Shortly after the Senate voted in favor confirm Mr. Barr, Mr. Miller proposed to officials in Washington that the investigation be restarted. In April, they told him to wait, an email shows.

Judith Friedman, a Justice Department lawyer who had helped arrange the canceled interview in the Netherlands, was distraught. “I am very concerned about this case and would like to be assured that there is no political interference,” she wrote to a law enforcement colleague that month in an email reviewed by The Times. She suggested someone notify the inspector general, who can receive complaints about internal misconduct.

In September 2022, Caterpillar reached a settlement with the IRS, which court $490 million in taxes over a 10-year period, plus $250 million in interest. It was a fraction of the more than $2 billion in taxes the agency had previously said Caterpillar owed. (The $490 million included issues other than the Swiss strategy at the center of the investigation.) The company noted at the time that it “vigorously contested” the IRS’s interpretation of the tax rules at issue.

After the Biden administration took office in 2021, the Justice Department still did not pursue the investigation.
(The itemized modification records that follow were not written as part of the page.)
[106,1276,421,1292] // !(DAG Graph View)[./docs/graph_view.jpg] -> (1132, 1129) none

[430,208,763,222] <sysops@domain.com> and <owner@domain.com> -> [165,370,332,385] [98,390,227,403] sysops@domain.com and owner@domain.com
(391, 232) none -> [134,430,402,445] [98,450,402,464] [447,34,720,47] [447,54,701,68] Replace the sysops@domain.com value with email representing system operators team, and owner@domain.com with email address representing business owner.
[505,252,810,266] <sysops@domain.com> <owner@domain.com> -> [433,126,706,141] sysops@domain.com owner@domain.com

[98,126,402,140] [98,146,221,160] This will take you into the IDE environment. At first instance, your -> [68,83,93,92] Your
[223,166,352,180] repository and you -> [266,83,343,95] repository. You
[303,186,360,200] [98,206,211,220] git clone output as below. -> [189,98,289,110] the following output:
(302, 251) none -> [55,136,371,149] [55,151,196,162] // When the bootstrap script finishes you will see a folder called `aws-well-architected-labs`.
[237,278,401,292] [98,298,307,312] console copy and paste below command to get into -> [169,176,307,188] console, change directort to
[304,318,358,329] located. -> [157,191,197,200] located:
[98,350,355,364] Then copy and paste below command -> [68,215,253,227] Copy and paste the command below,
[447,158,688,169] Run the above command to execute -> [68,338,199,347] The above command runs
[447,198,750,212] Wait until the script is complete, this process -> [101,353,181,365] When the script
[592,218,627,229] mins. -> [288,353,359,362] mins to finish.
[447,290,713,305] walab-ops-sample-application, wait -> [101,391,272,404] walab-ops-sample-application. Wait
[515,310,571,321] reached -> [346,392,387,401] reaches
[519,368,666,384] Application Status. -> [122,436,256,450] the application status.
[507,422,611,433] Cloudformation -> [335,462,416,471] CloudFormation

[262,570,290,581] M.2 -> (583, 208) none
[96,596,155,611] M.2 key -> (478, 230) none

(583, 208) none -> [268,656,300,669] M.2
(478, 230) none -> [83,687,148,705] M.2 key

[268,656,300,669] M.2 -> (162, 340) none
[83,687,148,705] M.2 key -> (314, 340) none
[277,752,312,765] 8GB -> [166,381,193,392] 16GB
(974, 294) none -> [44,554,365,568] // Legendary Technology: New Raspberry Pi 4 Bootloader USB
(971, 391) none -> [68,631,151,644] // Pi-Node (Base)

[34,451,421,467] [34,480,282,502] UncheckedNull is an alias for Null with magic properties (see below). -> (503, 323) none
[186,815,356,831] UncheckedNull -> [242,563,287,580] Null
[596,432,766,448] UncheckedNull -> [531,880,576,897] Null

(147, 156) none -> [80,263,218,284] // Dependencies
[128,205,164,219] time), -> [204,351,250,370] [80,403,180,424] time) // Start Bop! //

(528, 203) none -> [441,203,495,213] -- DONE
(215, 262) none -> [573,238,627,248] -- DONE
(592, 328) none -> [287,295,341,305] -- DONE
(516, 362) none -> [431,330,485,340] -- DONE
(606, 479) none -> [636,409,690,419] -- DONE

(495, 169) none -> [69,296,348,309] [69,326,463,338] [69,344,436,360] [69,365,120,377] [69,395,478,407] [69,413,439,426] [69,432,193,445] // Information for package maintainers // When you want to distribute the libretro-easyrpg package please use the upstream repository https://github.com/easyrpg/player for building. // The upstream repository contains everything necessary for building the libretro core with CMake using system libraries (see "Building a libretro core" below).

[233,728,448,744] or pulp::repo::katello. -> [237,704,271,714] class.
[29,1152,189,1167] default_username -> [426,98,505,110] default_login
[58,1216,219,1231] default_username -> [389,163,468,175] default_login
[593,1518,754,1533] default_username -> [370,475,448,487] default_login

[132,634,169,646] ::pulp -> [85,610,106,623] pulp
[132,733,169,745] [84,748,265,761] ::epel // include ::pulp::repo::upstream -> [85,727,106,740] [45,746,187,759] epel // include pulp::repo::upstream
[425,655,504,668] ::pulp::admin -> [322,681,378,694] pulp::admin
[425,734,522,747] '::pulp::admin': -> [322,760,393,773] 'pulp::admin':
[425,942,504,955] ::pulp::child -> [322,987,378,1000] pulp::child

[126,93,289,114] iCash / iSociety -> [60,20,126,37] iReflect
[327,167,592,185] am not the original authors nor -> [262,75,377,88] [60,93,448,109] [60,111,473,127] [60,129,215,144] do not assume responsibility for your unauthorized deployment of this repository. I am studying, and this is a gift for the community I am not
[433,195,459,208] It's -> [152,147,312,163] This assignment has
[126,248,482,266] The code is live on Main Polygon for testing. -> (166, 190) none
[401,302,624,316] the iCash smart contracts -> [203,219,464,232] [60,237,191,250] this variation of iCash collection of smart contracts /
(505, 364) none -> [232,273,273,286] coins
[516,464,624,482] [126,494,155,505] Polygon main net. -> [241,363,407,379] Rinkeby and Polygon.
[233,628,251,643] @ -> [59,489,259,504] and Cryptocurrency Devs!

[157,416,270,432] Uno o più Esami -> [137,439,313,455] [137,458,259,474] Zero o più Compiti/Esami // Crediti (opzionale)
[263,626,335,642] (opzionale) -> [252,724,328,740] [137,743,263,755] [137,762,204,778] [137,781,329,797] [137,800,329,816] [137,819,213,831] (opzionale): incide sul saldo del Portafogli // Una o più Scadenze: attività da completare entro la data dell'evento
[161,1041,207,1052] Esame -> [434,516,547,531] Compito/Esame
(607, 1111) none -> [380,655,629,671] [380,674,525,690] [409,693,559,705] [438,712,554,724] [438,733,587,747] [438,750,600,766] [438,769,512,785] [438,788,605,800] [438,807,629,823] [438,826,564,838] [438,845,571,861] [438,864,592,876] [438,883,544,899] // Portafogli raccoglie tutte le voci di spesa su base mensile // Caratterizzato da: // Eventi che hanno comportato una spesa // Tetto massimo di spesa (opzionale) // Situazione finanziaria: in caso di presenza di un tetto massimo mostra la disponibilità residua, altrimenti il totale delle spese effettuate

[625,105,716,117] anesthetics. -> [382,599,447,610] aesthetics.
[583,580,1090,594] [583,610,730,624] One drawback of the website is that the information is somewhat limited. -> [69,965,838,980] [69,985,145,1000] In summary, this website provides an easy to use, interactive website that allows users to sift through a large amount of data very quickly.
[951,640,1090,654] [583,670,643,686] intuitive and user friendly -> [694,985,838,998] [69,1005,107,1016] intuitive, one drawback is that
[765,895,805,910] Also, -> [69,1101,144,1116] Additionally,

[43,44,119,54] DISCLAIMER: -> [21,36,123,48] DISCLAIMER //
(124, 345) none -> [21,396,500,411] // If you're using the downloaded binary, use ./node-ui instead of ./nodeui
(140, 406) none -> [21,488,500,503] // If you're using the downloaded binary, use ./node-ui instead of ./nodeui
In late 2022, the department’s tax division informed Caterpillar “that it does not have any pending criminal tax matters,” according to a securities presentation. Last year, the government began returning materials that agents had seized in 2017 raids.

In his letter to the Justice Department’s inspector general, LeBeau said investigators had not even been allowed to review most of the seized records, which he said was “completely unprecedented” in his 22-year career.

Glenn Zorzal contributed reports. kitty bennett contributed to the research.